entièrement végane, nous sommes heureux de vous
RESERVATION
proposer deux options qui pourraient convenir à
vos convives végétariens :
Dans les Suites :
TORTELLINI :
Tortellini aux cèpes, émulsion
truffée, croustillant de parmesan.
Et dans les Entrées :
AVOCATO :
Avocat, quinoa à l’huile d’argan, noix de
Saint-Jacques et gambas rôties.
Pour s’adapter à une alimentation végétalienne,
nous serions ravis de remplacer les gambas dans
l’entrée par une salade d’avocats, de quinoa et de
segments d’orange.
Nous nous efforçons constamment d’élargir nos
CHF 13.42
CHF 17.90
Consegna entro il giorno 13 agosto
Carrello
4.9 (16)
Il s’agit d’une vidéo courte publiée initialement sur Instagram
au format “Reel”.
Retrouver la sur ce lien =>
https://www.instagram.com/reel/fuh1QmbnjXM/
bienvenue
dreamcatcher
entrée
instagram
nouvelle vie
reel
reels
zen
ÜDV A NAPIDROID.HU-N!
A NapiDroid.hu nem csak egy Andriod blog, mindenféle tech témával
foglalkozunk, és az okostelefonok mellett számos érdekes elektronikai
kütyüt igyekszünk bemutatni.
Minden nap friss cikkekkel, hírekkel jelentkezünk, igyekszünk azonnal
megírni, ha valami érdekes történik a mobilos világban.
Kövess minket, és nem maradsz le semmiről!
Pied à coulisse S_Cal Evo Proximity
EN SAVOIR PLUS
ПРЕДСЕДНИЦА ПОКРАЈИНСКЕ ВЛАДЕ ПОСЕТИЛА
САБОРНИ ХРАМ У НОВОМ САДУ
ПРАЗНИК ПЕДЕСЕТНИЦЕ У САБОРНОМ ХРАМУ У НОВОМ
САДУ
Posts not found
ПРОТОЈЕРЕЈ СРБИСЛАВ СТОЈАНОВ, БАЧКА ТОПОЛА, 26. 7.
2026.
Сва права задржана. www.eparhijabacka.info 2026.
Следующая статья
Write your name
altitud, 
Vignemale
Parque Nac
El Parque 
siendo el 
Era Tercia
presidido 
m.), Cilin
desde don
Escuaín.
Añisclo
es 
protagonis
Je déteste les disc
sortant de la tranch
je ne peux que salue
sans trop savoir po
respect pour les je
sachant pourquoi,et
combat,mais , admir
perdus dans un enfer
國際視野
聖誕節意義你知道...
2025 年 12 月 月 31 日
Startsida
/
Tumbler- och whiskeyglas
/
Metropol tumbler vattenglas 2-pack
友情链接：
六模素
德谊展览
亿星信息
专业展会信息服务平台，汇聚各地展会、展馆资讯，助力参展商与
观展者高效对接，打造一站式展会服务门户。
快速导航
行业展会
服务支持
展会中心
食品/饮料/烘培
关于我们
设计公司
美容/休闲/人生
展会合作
————
# EXERCISE REQUIREMENTS
Nothing beyond the lines from the start of the entries through the line with "nous serions ravis" should appear. Repeat those lines exactly, both ends included.

# THE ANSWER
entièrement végane, nous sommes heureux de vous
RESERVATION
proposer deux options qui pourraient convenir à
vos convives végétariens :
Dans les Suites :
TORTELLINI :
Tortellini aux cèpes, émulsion
truffée, croustillant de parmesan.
Et dans les Entrées :
AVOCATO :
Avocat, quinoa à l’huile d’argan, noix de
Saint-Jacques et gambas rôties.
Pour s’adapter à une alimentation végétalienne,
nous serions ravis de remplacer les gambas dans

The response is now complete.